Major league salaries and revenues: A glimpse into the dynamics of the new gilded age at the high end
Over the past 50 years, the average major league salary has increased, in real, inflation-adjusted dollars, by about 40-fold. The average major league salary was $108,280 (2015$) in 1965, and is about $4.25 million this year.
(The median salary is currently about one third of the mean.

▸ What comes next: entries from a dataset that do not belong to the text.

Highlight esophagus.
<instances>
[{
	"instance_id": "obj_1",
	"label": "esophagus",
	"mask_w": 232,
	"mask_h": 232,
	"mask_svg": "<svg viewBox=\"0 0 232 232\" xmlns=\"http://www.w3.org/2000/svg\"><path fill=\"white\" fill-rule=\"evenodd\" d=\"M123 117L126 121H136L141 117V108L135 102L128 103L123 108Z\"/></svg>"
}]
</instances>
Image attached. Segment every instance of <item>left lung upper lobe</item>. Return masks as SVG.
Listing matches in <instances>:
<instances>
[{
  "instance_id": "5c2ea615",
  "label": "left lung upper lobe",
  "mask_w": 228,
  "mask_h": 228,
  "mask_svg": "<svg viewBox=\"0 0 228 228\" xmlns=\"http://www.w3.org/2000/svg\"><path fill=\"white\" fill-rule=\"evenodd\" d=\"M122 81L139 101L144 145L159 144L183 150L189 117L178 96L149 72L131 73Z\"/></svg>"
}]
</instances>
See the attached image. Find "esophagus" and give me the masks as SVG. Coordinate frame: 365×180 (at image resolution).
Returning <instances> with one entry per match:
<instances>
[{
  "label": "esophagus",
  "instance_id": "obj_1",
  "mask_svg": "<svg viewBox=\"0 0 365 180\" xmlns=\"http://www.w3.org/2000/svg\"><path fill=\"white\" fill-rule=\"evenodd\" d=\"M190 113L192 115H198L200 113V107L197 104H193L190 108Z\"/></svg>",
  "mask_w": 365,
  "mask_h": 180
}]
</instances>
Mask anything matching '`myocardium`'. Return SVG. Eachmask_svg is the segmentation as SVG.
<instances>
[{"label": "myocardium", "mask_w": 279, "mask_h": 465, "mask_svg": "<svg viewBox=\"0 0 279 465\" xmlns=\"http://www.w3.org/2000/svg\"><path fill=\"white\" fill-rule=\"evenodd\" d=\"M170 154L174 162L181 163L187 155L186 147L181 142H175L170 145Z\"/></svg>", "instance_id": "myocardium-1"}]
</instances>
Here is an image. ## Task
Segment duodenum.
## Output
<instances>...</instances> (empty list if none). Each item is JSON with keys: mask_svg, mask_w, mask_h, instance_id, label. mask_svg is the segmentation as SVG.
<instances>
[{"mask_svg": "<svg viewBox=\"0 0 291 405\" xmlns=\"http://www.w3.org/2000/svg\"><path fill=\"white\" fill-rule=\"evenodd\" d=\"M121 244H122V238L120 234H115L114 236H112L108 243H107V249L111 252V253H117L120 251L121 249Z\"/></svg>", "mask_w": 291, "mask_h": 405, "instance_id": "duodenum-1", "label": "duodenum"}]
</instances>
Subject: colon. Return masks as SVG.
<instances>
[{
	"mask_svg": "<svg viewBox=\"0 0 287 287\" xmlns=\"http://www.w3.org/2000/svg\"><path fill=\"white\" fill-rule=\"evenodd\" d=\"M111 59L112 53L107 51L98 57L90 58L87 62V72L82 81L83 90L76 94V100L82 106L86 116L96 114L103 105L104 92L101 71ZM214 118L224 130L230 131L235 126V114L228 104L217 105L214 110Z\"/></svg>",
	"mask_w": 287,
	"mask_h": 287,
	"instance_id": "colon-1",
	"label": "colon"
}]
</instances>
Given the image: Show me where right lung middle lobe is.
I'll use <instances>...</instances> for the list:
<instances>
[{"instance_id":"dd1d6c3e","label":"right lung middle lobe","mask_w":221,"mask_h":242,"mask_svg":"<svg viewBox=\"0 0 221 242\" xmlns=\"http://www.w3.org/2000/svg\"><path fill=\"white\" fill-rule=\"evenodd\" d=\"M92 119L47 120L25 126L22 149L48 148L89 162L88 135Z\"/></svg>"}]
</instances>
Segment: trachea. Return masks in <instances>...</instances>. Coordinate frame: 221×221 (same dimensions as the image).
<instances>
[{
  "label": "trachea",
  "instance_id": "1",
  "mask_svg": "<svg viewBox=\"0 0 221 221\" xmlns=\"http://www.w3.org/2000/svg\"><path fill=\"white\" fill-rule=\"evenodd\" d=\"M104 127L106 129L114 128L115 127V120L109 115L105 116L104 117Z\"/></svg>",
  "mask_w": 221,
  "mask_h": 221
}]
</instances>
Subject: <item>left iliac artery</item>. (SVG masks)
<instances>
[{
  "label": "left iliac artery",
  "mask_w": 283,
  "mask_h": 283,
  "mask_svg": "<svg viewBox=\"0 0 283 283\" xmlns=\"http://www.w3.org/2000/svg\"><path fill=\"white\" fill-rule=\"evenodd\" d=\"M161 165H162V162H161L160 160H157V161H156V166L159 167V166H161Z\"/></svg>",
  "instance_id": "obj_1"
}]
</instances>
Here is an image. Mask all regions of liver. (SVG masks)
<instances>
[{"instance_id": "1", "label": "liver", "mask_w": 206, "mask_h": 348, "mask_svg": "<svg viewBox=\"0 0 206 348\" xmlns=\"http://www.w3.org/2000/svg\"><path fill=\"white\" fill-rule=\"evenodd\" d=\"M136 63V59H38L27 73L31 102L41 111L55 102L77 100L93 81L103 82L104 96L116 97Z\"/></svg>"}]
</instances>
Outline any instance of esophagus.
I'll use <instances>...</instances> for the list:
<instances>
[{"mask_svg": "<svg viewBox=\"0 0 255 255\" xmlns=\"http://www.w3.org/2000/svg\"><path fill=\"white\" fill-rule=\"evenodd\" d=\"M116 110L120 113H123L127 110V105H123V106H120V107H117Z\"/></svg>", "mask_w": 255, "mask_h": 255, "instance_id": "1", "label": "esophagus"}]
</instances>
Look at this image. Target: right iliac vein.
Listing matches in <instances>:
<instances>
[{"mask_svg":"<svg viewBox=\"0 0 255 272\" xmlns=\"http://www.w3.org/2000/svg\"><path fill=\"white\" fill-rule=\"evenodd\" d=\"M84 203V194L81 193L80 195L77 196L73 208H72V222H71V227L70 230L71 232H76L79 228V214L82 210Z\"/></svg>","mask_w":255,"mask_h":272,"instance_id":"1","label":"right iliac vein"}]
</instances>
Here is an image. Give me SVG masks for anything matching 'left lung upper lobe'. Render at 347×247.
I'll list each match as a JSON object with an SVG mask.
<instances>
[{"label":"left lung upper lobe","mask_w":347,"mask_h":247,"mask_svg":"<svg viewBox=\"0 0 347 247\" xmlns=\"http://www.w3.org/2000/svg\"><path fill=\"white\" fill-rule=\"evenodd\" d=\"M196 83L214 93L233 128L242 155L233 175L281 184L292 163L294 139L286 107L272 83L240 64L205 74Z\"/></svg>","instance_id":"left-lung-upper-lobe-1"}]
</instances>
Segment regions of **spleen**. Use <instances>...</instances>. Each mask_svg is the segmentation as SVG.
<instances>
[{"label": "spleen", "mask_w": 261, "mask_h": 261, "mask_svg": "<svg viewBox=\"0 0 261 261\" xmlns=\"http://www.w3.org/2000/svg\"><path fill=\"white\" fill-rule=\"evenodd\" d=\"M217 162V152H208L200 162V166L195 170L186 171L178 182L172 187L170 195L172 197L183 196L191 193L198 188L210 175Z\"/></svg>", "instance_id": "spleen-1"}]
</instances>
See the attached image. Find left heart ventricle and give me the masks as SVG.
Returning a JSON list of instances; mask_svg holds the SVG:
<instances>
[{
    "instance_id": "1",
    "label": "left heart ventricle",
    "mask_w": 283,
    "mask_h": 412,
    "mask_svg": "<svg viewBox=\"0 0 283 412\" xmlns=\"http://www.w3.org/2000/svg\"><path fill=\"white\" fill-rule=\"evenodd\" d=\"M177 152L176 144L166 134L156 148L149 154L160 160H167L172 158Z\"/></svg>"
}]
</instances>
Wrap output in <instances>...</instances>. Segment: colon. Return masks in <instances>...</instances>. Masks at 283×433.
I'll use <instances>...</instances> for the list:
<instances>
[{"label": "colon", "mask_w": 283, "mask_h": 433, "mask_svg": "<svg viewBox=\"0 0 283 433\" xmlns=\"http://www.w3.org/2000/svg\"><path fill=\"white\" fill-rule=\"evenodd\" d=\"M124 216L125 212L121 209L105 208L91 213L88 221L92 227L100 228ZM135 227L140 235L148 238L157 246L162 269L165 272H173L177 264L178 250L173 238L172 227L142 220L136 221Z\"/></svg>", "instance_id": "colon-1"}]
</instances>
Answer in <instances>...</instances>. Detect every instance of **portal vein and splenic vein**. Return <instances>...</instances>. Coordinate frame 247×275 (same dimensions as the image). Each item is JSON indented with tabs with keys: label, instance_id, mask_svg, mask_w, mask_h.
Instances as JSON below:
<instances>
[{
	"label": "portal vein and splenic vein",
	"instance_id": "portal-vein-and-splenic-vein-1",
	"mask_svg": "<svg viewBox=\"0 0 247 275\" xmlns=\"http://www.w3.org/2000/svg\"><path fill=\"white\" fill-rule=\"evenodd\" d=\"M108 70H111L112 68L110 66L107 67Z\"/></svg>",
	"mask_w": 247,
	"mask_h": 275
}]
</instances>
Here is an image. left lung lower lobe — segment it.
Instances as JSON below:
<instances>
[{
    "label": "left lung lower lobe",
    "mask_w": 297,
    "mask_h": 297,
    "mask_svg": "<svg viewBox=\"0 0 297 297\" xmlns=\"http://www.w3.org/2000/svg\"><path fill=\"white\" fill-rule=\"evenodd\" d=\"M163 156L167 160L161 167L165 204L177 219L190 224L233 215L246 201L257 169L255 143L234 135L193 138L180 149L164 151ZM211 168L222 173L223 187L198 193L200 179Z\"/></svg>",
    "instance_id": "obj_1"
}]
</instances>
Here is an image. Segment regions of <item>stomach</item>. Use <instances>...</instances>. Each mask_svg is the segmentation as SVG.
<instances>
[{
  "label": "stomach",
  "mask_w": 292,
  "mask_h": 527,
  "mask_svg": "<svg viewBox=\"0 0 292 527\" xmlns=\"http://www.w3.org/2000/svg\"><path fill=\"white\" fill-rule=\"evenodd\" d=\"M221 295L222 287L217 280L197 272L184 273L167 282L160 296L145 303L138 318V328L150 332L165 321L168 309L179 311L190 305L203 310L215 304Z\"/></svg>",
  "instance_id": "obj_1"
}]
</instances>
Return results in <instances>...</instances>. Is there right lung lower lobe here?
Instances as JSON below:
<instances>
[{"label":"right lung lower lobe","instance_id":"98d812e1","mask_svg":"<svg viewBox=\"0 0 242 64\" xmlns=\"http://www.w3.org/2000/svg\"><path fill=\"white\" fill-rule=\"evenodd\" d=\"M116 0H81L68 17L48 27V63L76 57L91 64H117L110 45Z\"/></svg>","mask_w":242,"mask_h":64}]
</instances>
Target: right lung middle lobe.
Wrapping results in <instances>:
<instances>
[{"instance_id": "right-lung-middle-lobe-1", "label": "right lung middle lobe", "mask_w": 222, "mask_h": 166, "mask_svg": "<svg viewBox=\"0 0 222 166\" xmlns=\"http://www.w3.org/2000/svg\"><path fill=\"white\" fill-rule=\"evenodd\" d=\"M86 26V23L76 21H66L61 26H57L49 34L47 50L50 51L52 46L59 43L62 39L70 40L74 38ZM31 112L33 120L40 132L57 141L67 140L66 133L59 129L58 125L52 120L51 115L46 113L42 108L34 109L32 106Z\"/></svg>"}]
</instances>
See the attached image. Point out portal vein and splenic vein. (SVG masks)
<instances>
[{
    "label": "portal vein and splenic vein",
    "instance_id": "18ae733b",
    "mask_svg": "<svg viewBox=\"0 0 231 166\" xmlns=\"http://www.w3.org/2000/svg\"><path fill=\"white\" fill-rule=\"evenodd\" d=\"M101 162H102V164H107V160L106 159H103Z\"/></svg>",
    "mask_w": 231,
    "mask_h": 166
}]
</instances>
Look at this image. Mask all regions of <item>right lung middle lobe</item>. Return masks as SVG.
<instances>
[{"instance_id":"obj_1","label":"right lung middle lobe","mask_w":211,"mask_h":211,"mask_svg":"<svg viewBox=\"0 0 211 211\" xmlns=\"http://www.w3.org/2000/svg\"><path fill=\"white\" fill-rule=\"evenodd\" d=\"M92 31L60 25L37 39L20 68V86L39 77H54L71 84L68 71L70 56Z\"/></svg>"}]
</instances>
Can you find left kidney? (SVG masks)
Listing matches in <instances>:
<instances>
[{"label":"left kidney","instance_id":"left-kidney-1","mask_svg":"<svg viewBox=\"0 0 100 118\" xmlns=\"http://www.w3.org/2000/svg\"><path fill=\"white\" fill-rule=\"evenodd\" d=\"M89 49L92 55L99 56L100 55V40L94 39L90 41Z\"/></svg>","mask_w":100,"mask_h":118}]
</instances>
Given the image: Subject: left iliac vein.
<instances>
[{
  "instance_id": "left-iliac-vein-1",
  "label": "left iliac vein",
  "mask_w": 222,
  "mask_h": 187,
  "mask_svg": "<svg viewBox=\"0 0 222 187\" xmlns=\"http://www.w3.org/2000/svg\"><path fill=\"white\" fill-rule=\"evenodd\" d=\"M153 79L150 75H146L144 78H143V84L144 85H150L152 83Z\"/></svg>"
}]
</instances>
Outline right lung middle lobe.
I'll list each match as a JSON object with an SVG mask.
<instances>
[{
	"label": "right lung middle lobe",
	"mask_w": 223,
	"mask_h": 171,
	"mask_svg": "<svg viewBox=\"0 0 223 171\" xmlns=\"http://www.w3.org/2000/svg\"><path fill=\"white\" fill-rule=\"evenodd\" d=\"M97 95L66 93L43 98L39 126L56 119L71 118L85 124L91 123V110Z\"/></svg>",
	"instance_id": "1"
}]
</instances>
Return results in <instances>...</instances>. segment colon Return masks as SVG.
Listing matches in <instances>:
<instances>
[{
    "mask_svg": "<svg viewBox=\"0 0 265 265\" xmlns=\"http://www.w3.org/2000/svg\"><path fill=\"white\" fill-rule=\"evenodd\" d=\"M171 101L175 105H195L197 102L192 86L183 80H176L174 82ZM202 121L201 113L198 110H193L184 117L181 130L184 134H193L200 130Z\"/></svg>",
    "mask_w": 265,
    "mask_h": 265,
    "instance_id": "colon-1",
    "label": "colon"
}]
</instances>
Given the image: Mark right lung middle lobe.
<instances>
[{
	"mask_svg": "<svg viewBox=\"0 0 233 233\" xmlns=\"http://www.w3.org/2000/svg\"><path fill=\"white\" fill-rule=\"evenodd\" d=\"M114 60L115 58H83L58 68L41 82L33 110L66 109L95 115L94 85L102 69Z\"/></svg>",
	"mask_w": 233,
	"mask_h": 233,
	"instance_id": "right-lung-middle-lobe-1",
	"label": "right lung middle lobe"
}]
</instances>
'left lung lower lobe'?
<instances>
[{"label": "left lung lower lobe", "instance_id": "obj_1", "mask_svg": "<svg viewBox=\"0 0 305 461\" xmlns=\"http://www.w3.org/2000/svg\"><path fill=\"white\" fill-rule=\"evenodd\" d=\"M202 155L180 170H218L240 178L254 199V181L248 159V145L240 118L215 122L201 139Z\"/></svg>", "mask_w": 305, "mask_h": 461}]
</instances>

Before the free agent boom the median was about three quarters of the mean).
Here’s a statistic that could pierce the heart of a Koch brother like an icy-cold dagger: Next season, Zack Greinke’s salary will be essentially equivalent, in inflation-adjusted terms, to the entire National League player payroll in 1968. (The average MLB salary was $141,000 in 1968, again in 2015 dollars, and there were 250 roster spots in the NL that year, meaning that the NL’s total payroll was about $35 million).
On the other hand, major league owners aren’t exactly having to make Thursday Kraft Mac & Cheese night or anything:
So while major league players as a class — protected as they are by one of the last powerful unions in the USA — have been making bank, their employers have been doing even better. In other words, ideally-organized employees, who have a skill shared at any one time by only a few hundred people, and which generates more than $9 billion of revenue a year, have been losing considerable ground in regard to the division of that revenue to the capitalists who employ them. That in its own not so small way is a comment on the essence of the new gilded age.